> [Records excerpted from a collection]:

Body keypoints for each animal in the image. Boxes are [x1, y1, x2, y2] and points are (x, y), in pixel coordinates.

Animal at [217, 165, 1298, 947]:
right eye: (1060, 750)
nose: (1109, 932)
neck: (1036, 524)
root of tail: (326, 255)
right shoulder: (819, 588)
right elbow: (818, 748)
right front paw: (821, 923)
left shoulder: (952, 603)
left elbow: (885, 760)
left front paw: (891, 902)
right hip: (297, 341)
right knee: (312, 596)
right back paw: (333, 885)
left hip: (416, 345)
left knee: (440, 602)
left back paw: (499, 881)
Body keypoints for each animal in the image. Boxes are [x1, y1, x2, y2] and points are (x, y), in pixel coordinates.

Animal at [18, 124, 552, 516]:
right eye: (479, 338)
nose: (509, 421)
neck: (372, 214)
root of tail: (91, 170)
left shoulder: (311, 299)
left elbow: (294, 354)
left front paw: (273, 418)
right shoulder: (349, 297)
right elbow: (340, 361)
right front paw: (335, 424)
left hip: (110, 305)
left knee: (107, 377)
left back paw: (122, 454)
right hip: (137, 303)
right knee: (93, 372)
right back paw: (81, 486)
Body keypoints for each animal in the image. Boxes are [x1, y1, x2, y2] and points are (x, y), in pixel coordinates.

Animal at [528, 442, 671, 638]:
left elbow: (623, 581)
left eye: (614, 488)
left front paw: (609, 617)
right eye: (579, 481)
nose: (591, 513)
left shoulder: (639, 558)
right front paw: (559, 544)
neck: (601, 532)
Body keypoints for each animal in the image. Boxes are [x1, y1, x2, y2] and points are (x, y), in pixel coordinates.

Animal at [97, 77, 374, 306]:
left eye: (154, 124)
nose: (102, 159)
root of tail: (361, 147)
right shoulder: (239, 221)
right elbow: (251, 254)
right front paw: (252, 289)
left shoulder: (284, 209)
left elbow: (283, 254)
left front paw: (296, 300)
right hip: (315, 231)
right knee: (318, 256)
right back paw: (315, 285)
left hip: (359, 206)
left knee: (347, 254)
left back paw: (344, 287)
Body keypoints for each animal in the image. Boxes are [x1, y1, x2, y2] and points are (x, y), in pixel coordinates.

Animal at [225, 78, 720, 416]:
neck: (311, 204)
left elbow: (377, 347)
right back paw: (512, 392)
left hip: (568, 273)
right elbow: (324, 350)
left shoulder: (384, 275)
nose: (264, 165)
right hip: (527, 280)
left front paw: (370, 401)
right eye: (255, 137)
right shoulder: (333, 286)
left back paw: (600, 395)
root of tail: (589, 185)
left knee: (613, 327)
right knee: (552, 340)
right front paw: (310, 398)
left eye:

> [Required work]:
The answer should consist of all lines from the records above that hold the word "elbow".

> [Completed exercise]:
right elbow: (818, 748)
left elbow: (885, 760)
left elbow: (294, 354)
right elbow: (340, 361)
left elbow: (623, 581)
right elbow: (251, 254)
left elbow: (283, 254)
left elbow: (377, 347)
right elbow: (324, 350)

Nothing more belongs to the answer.